Who generally suffers from it?

How is it diagnosed and treated?

A

Takayasu Arteritis

A lot like Giant Cell; unknown etiology (autoimmune?), afflicts aortic arch & branches with granulomatous inflammation. Also affects pulmonary arteries, and causes upper extremity pulselessness.

Young asian women.

Biopsy reveals lymphocytes, giant cells, fibrosis (like temporal arteritis…). Treat with steroids (also like temporal arteritis).

20
Q

Kawasaki Syndrome

Describe its etiology and pathogenesis.

Who is susceptible?

What are its complications?

A

Kawasaki Syndrome

Unknown etiology (antibodies against vessel wall? Viral trigger?). Involves many vessels.

Young asian children.

Often involves the coronaries (causes aneurysm, thromboembolism), also “mucocutaneous lymph node syndrome”.

21
Q

Kawasaki Syndrome

What does biopsy/histology reveal?

How is it treated?

A

Kawasaki Syndrome

Histology: “Necrosis and inflammation, aneurysms, resembles polyarteritis nodosa”

From Pathoma: Give aspirin*, usually self-limited (*risk of embolism trumps risk of Reye’s)

22
Q

Polyarteritis Nodosa

Describe its etiology & pathogenesis. What is affected?

Who is affected?

How does it present?

A

Polyarteritis Nodosa

Autoimmune; necrotizing inflammation of just about every vessel and organ except the lungs. (especially renal!)

Presents in young adults (sometimes HBsAg+)

Rapidly accelerating hypertension, abdominal pain with melena, neurologic and skin disturbances.

23
Q

Polyarteritis Nodosa

How does it appear on histology?

How is it treated?

A

Polyarteritis Nodosa

All stages of inflammation & fibrosis are present; forms “string-of-pearls” appearance.
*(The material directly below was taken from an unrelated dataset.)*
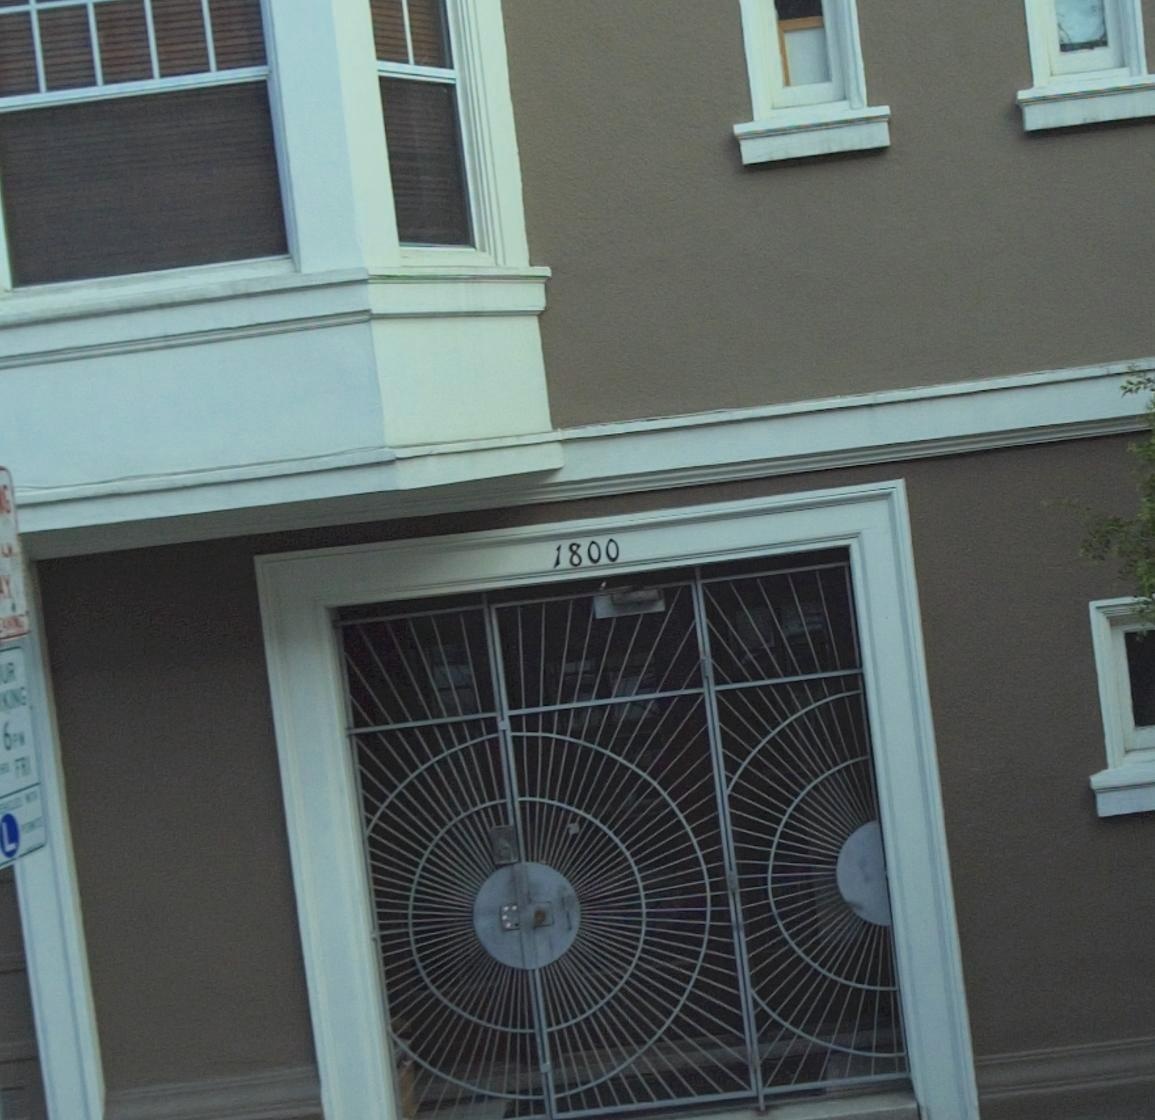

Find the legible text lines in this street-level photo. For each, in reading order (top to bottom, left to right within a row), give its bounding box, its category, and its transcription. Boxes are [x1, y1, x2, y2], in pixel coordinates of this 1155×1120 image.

Treat with steroids / cyclophosphamide.

24
Q

Microscopic Polyangiitis

Describe its etiology and pathophysiology.

Describe its serology and histology.

What are its clinical features?

A

Microscopic Polyangiitis

Autoimmune reaction to something. Affects multiple organs, especially lungs & kidnesy (necrotizing glomerulonephritis & pulmonary capillaritis).

MPO-ANCA+, Histo shows fibrinoid necrosis, neutrophils, karyorrhexis.

Features depend on affected organs: hemoptysis, hematuria, proteinuria, muscle pain, purpura…

25
Q

Wegener’s Granulomatosis

This disease has a very similar etiology and pathogenesis as Microscopic polyangiitis. What are some key differences?

Who is affected, and what is the outlook?

How are both of these diseases treated?

A

Wegener’s Granulomatosis

Nasopharyngeal involvement. PR3-ANCA+, not MPO-ANCA+. More pulmonary involvement (pneumonitis, sinusitis).

M>F, 80% 1-yr mortality rate if untreated.

Treat both with steroids & cyclophosphamide.

26
Q

Churg-Strauss Syndrome

Describe its etiology and pathogenesis.

What are its symptoms?

A

Churg-Strauss Syndrome

Allergic granulomatosis causing small vessel inflammation with peripheral eosinophilia. Associated with asthma/rhinitis.

Symptoms: Palpable purpura, GI/renal symptoms, cardiomyopathy. Sometimes MPO-ANCA+.

27
Q

Buerger Disease

What is its other name?

How does it present, and who does it affect?

What are its etiology and treatment?

A

Buerger Disease

Thromboangiitis Obliterans.

Smokers (often young, of israeli/indian/japanese descent) developing painful ischemia/gangrene of the digits (affects tibial/radial arteries).

Presumably tobacco-based endothelial toxicity. Stop smoking!

28
Q

Raynaud Phenomenon

What is it?

Who does it affect?

A

Reynaud Phenomenon

A recurrent vasospasm triggered by cold. Digits turn pale, then cyanotic and flushed after warming.

Young, healthy women, but sometimes secondary to SLE/scleroderma/atherosclerosis/Buerger.